Exhibit A, Rory McIlroy. More than seven years have now passed since McIlroy won his last major but his captain treats the wait with a shrug. “That’s majors,” Harrington says. “If we go outside of them, his golf has been consistently brilliant. Nobody wants to go up against Rory McIlroy, playing well, in match play, on this style of course. There was nothing I asked during the last year that he wasn’t out there as the first one doing. He is no longer the young kid. He will play a pivotal role on and off the course.”
In 1999, Harrington was not even on nodding terms with most of the US players he was due to face upon Ryder Cup debut. An encounter with the late Payne Stewart at a pre-event function altered Harrington’s perspective forever. “I knew he was a patriot and ultra competitive,” Harrington says. “He totally convinced me that he wanted to beat me by me playing well. Up until then, I wouldn’t have cared how badly the other guy played. I knew Payne wanted to beat me and win but he was genuinely hoping we had the greatest match ever. That’s a hard place for a sportsman to go, to wish his playing partner all the best.”
When posed about what the concept of “Europe” actually means to him, Harrington takes a sip of tea and delivers a wide grin. “I’d love to have a political discussion with you over dinner. I’m a good one for opinions and whatever side you take, I’ll take the other just for the fun of it.”

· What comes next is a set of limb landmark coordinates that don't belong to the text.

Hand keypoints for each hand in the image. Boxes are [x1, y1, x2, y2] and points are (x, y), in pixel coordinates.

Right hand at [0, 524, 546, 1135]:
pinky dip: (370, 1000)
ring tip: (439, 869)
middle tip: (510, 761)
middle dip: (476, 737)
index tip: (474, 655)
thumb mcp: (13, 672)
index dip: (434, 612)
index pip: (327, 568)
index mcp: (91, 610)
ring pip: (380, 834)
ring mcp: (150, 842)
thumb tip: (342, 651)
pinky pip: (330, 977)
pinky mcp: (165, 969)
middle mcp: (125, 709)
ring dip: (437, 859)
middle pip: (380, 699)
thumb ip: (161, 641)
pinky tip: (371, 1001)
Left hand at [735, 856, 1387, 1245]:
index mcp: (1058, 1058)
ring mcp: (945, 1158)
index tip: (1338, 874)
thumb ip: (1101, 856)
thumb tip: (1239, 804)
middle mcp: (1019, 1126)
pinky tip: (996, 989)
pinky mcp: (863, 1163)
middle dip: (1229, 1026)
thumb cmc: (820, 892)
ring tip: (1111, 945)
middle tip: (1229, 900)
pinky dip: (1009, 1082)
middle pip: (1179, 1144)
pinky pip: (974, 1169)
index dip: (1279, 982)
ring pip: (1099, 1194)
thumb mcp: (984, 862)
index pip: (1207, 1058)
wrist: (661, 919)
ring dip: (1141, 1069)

The serious point follows. “We are playing for the European Tour,” says Harrington. “This is what Seve started. Back in the 80 s great players, the best in the world, played in Europe. Seve, Woosie, Langer, Lyle. Greg Norman played in Europe. They didn’t have the access to the US and the Ryder Cup was Seve’s way of saying: ‘We are as good as the US Tour. We deserve better world ranking points, we deserve better access to events.’

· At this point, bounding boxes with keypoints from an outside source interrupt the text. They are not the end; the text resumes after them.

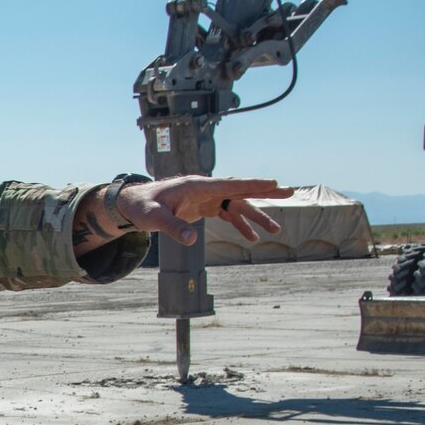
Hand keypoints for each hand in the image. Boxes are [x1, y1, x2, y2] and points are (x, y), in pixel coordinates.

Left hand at [116, 177, 290, 244]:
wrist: (133, 205)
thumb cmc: (143, 207)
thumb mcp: (155, 219)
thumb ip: (174, 228)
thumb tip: (192, 241)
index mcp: (197, 186)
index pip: (230, 184)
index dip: (252, 184)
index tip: (274, 183)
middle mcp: (205, 189)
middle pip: (240, 190)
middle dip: (265, 192)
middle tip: (290, 191)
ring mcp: (206, 197)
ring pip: (237, 204)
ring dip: (255, 216)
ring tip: (275, 229)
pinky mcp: (203, 206)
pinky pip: (227, 214)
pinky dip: (239, 224)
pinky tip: (251, 238)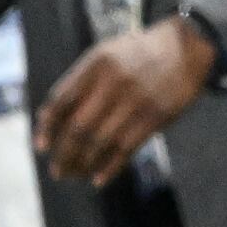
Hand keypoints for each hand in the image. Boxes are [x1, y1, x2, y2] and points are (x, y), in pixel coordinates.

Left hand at [36, 17, 215, 185]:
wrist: (185, 48)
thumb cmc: (137, 55)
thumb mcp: (105, 55)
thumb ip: (78, 82)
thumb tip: (46, 118)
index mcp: (96, 64)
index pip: (62, 100)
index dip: (48, 127)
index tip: (41, 147)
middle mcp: (114, 82)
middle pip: (79, 127)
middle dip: (64, 153)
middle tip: (57, 170)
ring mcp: (136, 100)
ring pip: (101, 142)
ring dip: (83, 164)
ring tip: (74, 174)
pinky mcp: (156, 117)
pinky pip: (126, 149)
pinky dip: (109, 167)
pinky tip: (98, 178)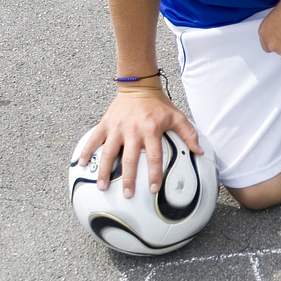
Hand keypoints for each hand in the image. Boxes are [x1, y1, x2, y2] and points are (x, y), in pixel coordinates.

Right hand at [75, 87, 203, 198]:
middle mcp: (132, 131)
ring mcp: (116, 128)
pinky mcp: (105, 124)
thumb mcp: (177, 117)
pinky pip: (93, 139)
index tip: (154, 189)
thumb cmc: (159, 104)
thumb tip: (200, 152)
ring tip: (102, 186)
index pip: (154, 157)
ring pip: (108, 152)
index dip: (154, 174)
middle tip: (127, 194)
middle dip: (128, 179)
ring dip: (104, 171)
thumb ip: (189, 134)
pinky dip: (86, 151)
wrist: (138, 85)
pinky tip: (80, 164)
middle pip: (129, 159)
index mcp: (151, 130)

“We still have that point to prove. We have a little bit of a chip on our shoulder, it carries over from Seve’s days. There is no doubt the Presidents Cup is too familiar. For now, we are still a Ryder Cup. Bernd Wiesberger is a European-based player and he played his way into the team. The morale that generates from the ground up in Europe is so important.”
Twenty years ago, Harrington walked into a locker room at Bellerive Country Club amid murmurs of a huge incident in New York. “I put my golf shoes on and half an hour later, the world stopped. For days,” he recalls. The Ryder Cup was postponed until 2002. There are some sad parallels, then, to now; the event was shuffled back 12 months as the pandemic took hold. Harrington’s wife and sons will be in Wisconsin but they constitute his entire contingent.

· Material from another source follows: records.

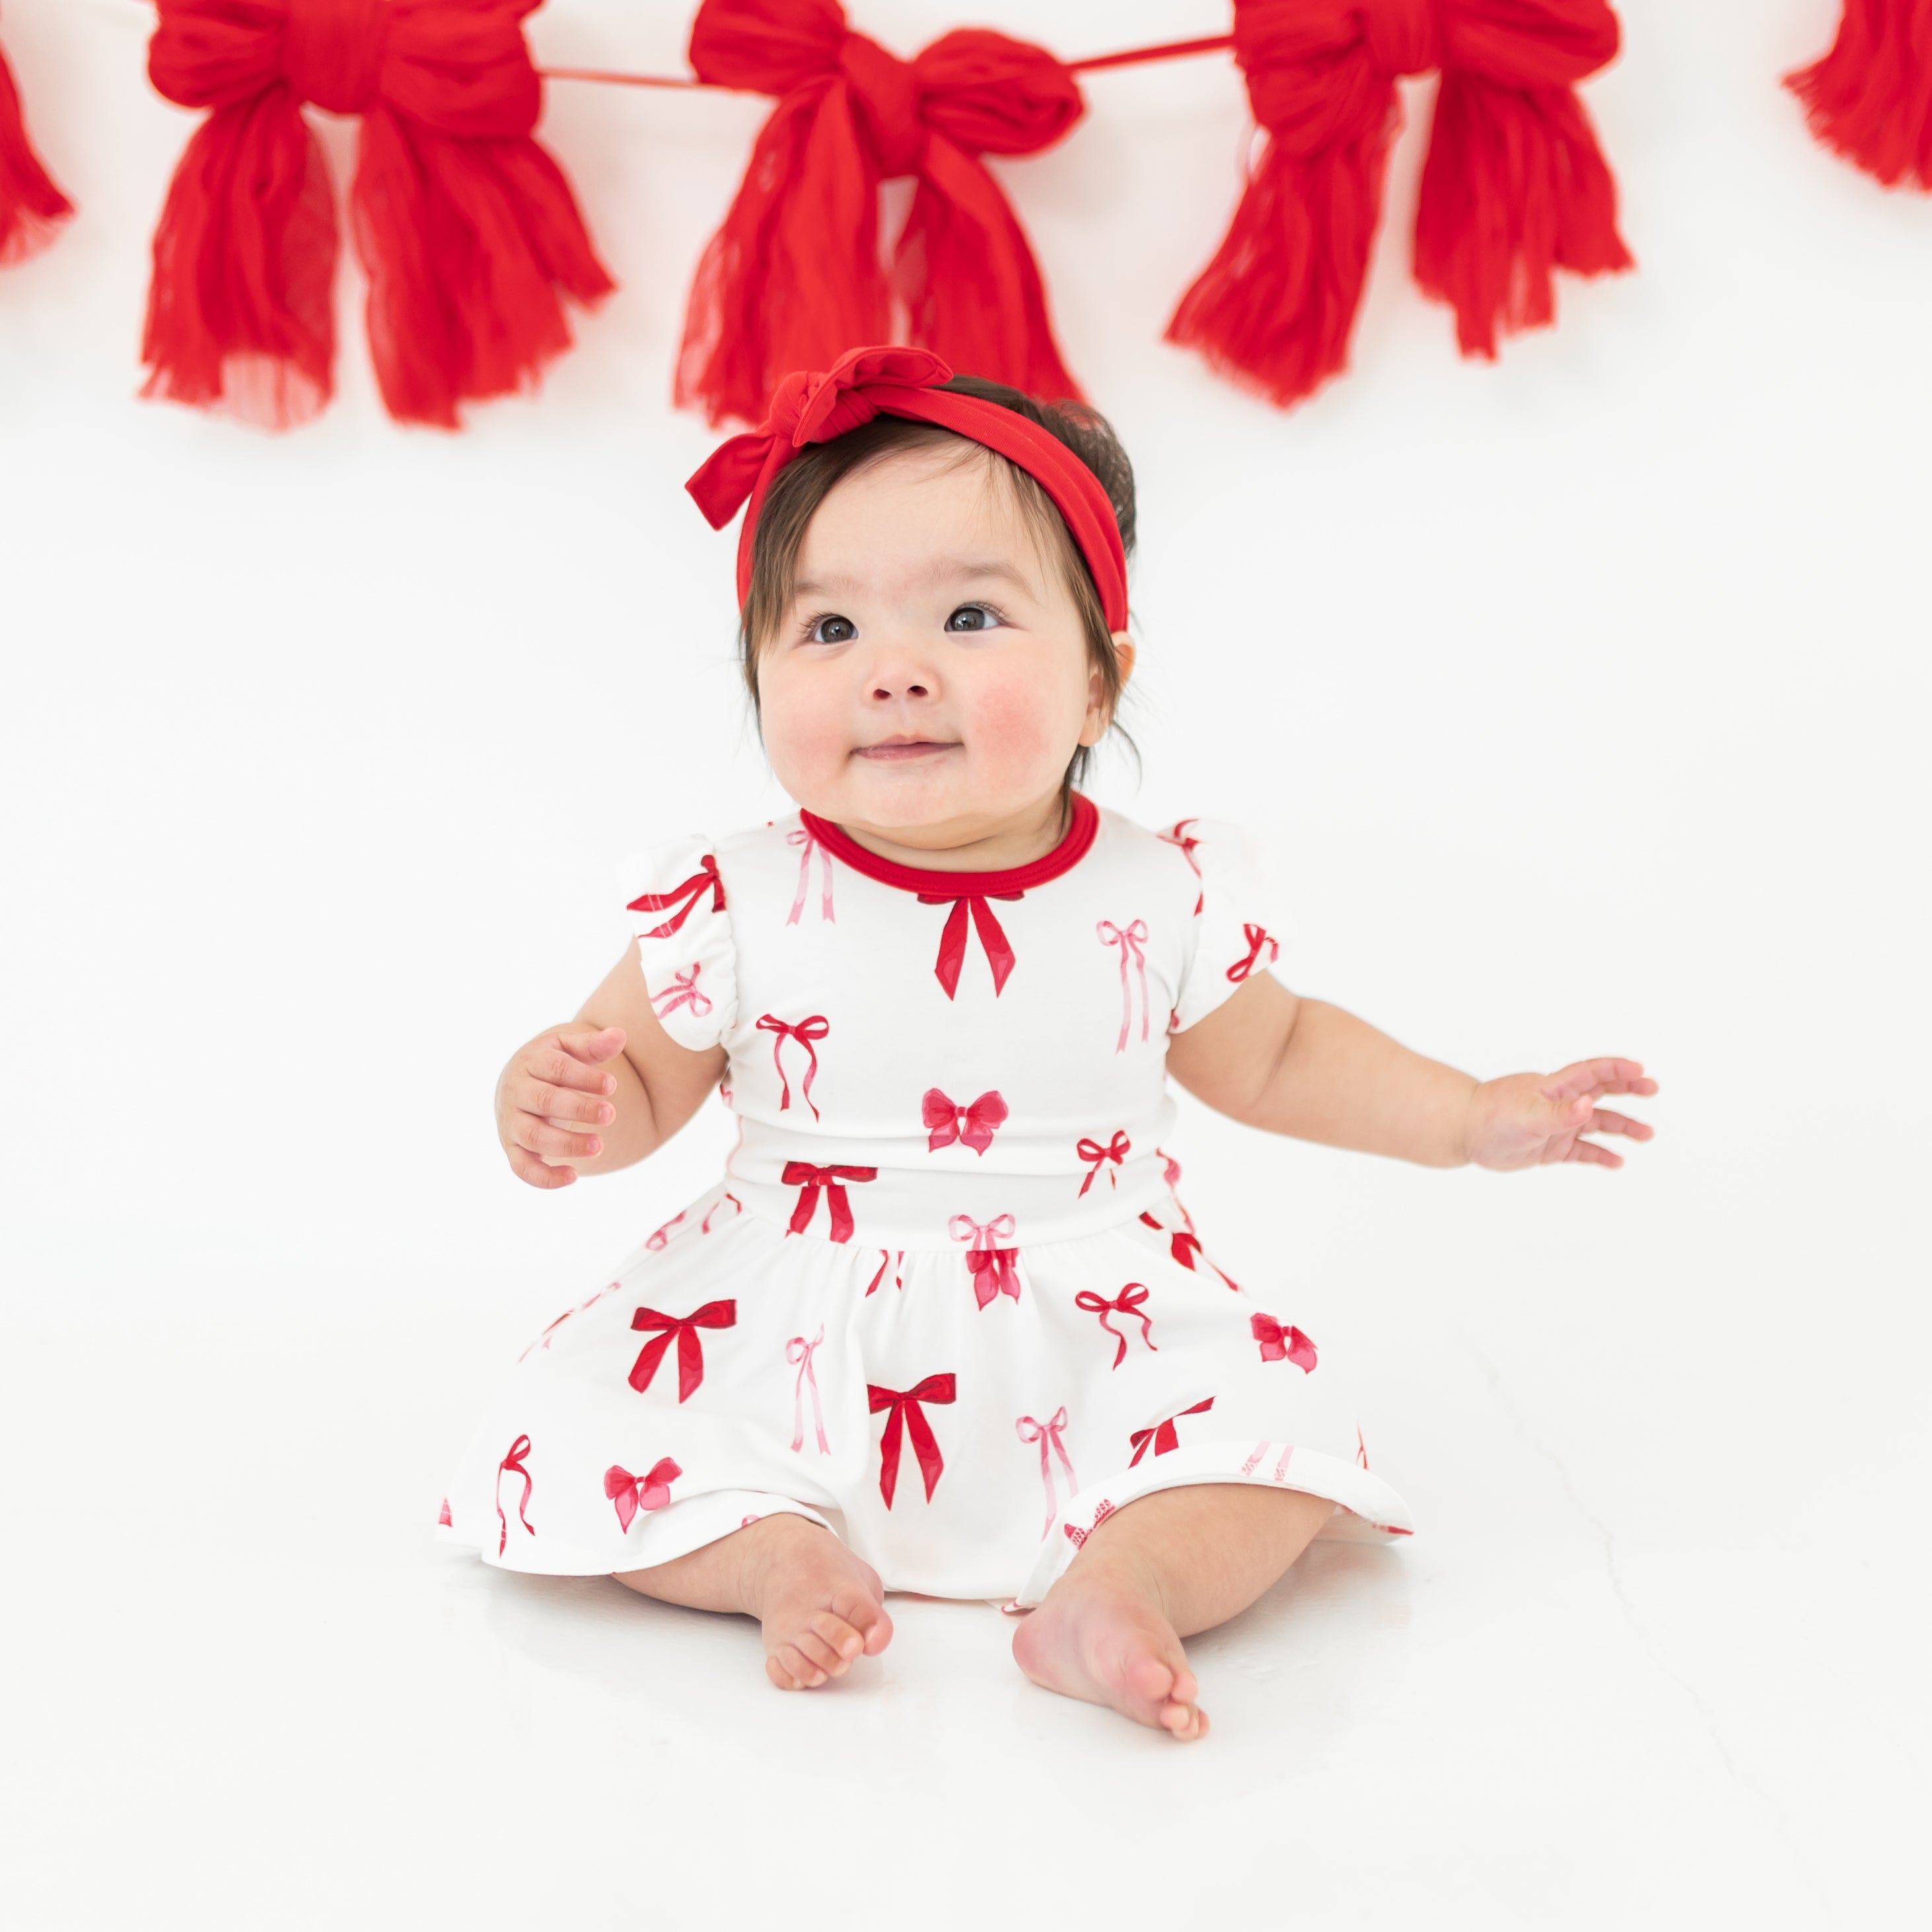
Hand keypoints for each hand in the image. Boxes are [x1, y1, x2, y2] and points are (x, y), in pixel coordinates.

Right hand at [496, 1025, 626, 1189]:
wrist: (519, 1083)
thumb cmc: (553, 1064)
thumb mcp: (570, 1048)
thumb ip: (593, 1044)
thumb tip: (620, 1035)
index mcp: (532, 1062)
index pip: (557, 1068)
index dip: (584, 1077)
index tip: (612, 1085)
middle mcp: (517, 1091)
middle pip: (544, 1101)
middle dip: (579, 1109)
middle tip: (610, 1114)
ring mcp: (513, 1121)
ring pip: (534, 1136)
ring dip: (566, 1144)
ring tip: (599, 1146)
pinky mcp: (513, 1148)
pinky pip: (522, 1167)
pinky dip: (544, 1177)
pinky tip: (573, 1177)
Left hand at [1464, 1058, 1656, 1170]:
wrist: (1465, 1133)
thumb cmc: (1493, 1116)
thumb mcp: (1528, 1115)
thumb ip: (1560, 1113)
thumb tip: (1589, 1105)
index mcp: (1555, 1087)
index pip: (1592, 1073)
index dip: (1616, 1070)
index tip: (1640, 1070)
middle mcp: (1559, 1103)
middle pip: (1601, 1092)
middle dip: (1628, 1090)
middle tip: (1653, 1089)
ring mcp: (1556, 1126)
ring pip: (1596, 1124)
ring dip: (1622, 1128)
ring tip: (1647, 1135)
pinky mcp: (1550, 1147)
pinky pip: (1581, 1151)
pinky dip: (1600, 1155)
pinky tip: (1617, 1161)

“I was hoping – and just shows my own naivety – the Ryder Cup would mark the end of Covid, that it would be a mass celebration,” he adds. “Clearly it hasn’t gone away.
“I’m the captain, this is my last go at a Ryder Cup and I can’t have all my friends and family there. That’s from a selfish point of view but my team are all the same. When I was appointed, a part of it was, for the people who have supported me over 25 years of a pro career, come to the Ryder Cup and celebrate with me. We can’t do it. I feel for the players who are in the same boat. I wish it was a line in the sand to say: ‘This is the end of Covid.’ We think we are important but we aren’t really.” Which won’t stop the eyes of the sporting world falling on Harrington next weekend. He appreciates just how high the stakes are.